#### About this exercise:
Write out, word for word, the first line of the data below and every line after it through the one containing "çiçekli yapısıyla dikkat".

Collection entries
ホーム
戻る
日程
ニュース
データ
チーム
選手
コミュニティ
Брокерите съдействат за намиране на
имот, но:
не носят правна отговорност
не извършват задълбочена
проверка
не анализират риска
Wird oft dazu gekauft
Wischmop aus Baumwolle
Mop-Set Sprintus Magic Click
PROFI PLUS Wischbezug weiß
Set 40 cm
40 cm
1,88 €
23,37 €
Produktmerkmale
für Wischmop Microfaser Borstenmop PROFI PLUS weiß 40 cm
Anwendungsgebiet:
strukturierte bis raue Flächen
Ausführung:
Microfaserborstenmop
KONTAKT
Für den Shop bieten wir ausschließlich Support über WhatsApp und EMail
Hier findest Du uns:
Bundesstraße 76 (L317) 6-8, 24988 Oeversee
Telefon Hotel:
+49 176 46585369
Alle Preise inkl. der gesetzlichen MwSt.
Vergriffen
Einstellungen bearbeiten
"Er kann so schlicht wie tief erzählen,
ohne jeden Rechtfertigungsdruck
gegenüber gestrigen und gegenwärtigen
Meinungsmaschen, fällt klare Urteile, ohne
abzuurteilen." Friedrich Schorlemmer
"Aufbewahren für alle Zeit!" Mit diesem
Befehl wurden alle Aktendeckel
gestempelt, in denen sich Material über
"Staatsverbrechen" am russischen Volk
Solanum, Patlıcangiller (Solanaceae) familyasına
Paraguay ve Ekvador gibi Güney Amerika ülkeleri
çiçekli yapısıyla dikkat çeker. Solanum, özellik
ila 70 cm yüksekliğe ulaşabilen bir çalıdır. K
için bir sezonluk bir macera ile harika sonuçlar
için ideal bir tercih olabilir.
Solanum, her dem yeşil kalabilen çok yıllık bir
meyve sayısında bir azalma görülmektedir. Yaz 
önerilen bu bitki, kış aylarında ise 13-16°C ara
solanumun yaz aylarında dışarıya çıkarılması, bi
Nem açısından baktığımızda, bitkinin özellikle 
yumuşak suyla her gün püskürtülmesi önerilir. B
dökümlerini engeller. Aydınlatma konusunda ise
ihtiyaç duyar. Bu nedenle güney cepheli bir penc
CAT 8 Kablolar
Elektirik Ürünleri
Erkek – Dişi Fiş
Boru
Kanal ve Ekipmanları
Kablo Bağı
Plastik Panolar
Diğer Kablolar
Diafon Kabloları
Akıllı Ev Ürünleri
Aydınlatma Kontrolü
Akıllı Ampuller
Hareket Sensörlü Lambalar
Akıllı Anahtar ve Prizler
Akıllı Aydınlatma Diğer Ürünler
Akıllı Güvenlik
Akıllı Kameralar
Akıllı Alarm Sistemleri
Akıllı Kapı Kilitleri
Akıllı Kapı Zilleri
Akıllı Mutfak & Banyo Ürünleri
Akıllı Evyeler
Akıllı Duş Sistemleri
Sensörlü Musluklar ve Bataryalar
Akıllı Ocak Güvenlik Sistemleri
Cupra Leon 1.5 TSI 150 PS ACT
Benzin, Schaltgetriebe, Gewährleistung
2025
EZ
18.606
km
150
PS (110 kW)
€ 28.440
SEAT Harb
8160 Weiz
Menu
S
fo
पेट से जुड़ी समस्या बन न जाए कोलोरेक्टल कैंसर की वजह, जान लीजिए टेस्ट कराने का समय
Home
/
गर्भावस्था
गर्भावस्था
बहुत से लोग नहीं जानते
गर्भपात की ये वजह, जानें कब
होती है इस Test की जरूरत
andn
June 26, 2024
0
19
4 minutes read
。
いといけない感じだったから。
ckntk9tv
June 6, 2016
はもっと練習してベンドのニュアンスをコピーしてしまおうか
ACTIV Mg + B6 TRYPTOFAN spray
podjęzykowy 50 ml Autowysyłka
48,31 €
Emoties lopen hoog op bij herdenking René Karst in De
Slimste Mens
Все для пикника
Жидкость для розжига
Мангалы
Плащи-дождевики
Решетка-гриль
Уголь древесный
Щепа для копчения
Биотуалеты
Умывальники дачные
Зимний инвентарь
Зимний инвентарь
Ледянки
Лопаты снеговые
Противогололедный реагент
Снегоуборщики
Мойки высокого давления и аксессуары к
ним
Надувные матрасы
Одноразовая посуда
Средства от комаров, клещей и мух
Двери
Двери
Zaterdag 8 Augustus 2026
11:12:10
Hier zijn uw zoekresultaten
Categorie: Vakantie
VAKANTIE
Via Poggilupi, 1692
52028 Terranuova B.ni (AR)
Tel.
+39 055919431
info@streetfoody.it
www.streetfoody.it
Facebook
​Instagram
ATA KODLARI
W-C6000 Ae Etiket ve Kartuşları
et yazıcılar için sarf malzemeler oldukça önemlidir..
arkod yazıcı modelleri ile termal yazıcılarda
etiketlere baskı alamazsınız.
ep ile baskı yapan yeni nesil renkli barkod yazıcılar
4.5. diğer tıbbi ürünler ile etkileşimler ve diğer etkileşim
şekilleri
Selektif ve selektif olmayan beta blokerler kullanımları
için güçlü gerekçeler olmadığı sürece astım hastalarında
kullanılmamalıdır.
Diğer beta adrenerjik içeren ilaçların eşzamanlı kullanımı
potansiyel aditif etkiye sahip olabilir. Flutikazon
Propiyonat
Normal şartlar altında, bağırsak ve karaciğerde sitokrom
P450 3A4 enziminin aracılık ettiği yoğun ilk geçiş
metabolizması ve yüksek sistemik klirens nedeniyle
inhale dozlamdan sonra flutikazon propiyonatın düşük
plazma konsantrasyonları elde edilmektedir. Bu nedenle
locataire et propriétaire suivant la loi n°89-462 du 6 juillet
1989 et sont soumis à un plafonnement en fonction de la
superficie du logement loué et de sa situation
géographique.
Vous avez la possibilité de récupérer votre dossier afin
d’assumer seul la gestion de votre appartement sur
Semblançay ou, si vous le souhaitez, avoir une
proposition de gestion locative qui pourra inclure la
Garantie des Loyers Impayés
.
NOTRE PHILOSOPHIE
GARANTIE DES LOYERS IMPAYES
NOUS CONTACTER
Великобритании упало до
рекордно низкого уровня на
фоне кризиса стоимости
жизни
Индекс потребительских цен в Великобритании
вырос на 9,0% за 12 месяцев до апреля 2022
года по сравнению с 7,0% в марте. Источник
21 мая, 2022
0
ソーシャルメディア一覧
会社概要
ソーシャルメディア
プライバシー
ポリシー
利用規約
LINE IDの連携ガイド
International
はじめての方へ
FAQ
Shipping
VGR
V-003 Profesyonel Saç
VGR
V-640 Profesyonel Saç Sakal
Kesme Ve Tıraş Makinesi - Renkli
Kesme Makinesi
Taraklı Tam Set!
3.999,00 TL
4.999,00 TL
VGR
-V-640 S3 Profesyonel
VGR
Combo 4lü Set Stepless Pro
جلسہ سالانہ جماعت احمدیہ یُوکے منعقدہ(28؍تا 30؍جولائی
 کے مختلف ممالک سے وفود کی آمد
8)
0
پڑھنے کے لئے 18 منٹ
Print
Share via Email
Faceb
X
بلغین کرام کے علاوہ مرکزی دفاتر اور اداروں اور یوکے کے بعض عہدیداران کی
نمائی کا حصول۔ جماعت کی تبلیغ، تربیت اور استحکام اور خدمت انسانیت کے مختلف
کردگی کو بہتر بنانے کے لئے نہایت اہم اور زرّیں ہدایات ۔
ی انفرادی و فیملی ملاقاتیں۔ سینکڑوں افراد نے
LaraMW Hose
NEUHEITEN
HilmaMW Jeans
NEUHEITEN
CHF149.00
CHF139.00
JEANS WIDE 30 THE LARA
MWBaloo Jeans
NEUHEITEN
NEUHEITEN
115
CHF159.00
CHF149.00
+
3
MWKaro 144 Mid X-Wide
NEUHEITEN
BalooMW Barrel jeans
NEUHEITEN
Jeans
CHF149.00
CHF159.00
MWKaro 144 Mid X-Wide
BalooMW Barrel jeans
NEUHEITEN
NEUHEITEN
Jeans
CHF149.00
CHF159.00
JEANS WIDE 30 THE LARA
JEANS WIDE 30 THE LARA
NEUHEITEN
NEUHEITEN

#### Result for this task:
ホーム
戻る
日程
ニュース
データ
チーム
選手
コミュニティ
Брокерите съдействат за намиране на
имот, но:
не носят правна отговорност
не извършват задълбочена
проверка
не анализират риска
Wird oft dazu gekauft
Wischmop aus Baumwolle
Mop-Set Sprintus Magic Click
PROFI PLUS Wischbezug weiß
Set 40 cm
40 cm
1,88 €
23,37 €
Produktmerkmale
für Wischmop Microfaser Borstenmop PROFI PLUS weiß 40 cm
Anwendungsgebiet:
strukturierte bis raue Flächen
Ausführung:
Microfaserborstenmop
KONTAKT
Für den Shop bieten wir ausschließlich Support über WhatsApp und EMail
Hier findest Du uns:
Bundesstraße 76 (L317) 6-8, 24988 Oeversee
Telefon Hotel:
+49 176 46585369
Alle Preise inkl. der gesetzlichen MwSt.
Vergriffen
Einstellungen bearbeiten
"Er kann so schlicht wie tief erzählen,
ohne jeden Rechtfertigungsdruck
gegenüber gestrigen und gegenwärtigen
Meinungsmaschen, fällt klare Urteile, ohne
abzuurteilen." Friedrich Schorlemmer
"Aufbewahren für alle Zeit!" Mit diesem
Befehl wurden alle Aktendeckel
gestempelt, in denen sich Material über
"Staatsverbrechen" am russischen Volk
Solanum, Patlıcangiller (Solanaceae) familyasına
Paraguay ve Ekvador gibi Güney Amerika ülkeleri
çiçekli yapısıyla dikkat çeker. Solanum, özellik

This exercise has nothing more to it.